The U.S. Patent and Trademark Office, under the leadership of new head and former IBM-er David Kappos, is rolling back some of the more onerous uspto_sealpolicies advanced under the former regime. We couldn’t be happier to see what’s happening at the patent office so far. Kappos and team seem like an enlightened bunch. The press release from intellectual law firm Wolf, Greenfield & Sacks, P.C., below illustrates one example:

The US Patent and Trademark Office (PTO) rescinded its highly controversial proposed Continuation and Claims rules on October 8.  The proposed rules would have imposed restrictions on the number of continuation applications and requests for continued examination (RCEs) per application family and would have also limited the number of claims per patent application.

The rescission of the Continuation and Claims rules is an important development, according to Wolf, Greenfield & Sacks, P.C., a Boston intellectual property law firm.  It ends uncertainty as to whether the proposed rules would be implemented and, if so, when. Current patent practice will not be altered—at least for now.

The PTO, however, will likely attempt to impose other changes in seeking to address its and the public’s concerns, Wolf Greenfield says.  Exactly how far-reaching such changes will be and whether the PTO will have or be given the authority to impose them is, unfortunately, currently unknown.

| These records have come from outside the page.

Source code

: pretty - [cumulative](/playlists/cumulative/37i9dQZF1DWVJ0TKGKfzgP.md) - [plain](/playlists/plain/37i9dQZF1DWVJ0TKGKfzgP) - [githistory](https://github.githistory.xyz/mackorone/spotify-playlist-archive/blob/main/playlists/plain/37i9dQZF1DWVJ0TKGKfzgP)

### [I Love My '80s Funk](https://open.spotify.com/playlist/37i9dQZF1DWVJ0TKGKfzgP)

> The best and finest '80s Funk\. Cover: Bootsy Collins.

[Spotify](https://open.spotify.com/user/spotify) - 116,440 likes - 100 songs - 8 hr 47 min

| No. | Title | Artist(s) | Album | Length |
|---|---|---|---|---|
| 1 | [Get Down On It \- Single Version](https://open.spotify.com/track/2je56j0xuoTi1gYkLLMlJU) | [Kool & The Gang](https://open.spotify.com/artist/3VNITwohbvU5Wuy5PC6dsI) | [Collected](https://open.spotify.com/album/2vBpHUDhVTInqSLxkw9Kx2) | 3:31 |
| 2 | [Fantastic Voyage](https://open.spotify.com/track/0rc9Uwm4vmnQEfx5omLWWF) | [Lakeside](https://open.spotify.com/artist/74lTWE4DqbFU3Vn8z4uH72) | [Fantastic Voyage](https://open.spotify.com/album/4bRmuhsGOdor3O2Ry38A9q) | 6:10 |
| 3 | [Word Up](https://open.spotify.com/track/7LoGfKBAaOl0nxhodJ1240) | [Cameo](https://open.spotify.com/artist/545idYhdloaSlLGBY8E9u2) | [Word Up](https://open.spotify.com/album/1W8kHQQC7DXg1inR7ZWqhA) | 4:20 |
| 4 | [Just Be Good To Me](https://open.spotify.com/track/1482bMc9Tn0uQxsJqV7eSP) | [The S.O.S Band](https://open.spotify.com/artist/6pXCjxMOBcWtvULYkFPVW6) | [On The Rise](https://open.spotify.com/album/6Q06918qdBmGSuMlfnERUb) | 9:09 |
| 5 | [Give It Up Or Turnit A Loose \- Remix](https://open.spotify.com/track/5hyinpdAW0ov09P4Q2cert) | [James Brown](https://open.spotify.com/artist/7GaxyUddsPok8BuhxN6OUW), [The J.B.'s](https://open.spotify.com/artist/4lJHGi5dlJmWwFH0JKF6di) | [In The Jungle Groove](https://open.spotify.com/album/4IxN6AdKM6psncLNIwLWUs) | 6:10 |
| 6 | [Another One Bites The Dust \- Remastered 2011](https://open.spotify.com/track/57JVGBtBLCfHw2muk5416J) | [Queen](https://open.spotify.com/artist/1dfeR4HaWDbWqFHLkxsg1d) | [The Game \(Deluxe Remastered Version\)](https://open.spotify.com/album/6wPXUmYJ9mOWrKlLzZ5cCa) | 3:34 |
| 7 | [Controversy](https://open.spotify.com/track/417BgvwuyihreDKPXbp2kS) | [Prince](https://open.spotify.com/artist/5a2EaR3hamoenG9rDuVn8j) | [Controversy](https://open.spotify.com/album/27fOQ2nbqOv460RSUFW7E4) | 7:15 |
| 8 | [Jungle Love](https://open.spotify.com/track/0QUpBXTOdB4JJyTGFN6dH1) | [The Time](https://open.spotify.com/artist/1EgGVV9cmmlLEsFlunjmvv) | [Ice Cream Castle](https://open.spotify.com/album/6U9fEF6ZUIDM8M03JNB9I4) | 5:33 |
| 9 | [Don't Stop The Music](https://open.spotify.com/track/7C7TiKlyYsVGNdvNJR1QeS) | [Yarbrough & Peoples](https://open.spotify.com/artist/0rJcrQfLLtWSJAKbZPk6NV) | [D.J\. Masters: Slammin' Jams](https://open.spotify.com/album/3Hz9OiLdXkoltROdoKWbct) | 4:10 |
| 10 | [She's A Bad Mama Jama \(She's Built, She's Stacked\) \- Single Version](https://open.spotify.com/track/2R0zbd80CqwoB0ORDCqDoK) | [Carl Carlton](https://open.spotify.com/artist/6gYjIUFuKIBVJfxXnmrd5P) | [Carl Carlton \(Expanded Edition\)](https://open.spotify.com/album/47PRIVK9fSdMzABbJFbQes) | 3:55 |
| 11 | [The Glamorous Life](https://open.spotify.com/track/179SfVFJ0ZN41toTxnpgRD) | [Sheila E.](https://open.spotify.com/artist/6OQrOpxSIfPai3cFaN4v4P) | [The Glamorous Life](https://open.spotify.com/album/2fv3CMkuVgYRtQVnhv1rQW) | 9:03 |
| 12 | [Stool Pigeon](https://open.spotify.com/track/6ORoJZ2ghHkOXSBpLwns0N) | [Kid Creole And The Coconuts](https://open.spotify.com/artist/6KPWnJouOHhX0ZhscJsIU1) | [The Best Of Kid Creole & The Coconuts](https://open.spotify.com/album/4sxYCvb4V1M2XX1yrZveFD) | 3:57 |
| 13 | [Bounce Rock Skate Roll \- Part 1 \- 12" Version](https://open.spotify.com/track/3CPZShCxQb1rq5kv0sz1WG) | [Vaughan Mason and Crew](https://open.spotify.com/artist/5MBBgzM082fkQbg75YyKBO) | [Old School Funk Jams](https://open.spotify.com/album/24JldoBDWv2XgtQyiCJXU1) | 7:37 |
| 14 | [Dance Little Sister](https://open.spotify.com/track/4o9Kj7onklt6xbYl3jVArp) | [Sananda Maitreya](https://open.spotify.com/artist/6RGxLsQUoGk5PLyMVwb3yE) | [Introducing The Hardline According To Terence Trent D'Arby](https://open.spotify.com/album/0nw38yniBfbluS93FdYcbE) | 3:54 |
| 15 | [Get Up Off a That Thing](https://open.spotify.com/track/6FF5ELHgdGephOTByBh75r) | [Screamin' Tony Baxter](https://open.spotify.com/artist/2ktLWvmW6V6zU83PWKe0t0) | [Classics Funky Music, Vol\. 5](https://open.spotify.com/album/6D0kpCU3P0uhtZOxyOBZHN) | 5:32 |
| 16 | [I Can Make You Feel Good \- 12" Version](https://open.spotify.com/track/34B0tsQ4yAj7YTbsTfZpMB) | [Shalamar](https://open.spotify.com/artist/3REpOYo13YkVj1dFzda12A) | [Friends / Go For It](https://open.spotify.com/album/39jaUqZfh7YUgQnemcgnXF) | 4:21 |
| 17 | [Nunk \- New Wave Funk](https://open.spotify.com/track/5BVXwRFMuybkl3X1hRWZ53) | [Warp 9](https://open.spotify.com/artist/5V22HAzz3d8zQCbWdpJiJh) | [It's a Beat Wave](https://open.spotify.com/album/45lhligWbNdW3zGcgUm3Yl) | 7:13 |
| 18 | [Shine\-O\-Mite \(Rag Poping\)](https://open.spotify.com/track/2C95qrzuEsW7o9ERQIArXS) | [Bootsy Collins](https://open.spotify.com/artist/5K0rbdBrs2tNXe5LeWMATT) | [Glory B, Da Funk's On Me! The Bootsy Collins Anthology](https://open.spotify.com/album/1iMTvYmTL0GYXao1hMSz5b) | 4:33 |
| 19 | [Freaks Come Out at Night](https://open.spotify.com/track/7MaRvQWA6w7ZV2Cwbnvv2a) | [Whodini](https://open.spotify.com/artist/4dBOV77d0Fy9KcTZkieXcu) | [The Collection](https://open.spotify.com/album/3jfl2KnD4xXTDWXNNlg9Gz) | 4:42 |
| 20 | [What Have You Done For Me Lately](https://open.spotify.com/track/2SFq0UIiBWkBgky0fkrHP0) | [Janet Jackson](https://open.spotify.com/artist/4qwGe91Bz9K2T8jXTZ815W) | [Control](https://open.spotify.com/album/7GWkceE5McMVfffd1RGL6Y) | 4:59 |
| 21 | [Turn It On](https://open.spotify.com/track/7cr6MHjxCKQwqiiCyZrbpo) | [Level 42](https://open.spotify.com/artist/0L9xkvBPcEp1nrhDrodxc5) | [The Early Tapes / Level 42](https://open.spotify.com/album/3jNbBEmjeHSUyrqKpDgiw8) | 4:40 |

In the future, the PTO will likely endeavor through rulemaking to impose other changes to the patent system, with the same aim of reducing its backlog and streamlining the process and timing of patent examination.

Additionally, the PTO is seeking, and may be granted, the authority to make substantive—not just procedural—rules, which would make future challenges to rulemaking more difficult.

Even so, future changes are expected to be less restrictive than the rescinded rules, if imposed under the PTO’s current leadership.

Background

In the fall of 2007, the PTO was set to implement rules that would have been restrictive of the freedom patent applicants have when applying for patents and also would have imposed additional requirements when an application contains a large number of claims.

The proposed rules would have permitted only two continuation applications and one request for continued examination (“RCE”) per application family as a matter of right and would have allowed an applicant to file only five independent claims and twenty-five total claims per application. If more claims were desired, the applicant would have been required to submit a large amount of detailed information to the PTO to assist in the examination of the application.

Shortly before the proposed rules were to go into effect, inventor Triantafyllos Tafas (“Tafas”) and GlaxoSmithKline PLC (“GSK”) each brought suit against the PTO. The U.S. District Court of the Eastern District of Virginia granted Tafas and GSK a preliminary injunction to stop the controversial rules from becoming effective and, in April 2008, further found that the PTO did not have the substantive rulemaking authority to impose the proposed rules and permanently enjoined them.

On appeal, a three-judge panel of the U.S. Court of Appeals for the Federal Circuit concluded that all of the rules except for the rule limiting the number of continuation applications were procedural and within the PTO’s rulemaking authority. In July 2009, however, the Federal Circuit granted a request that the full court of twelve judges rehear the case to reconsider the panel decision.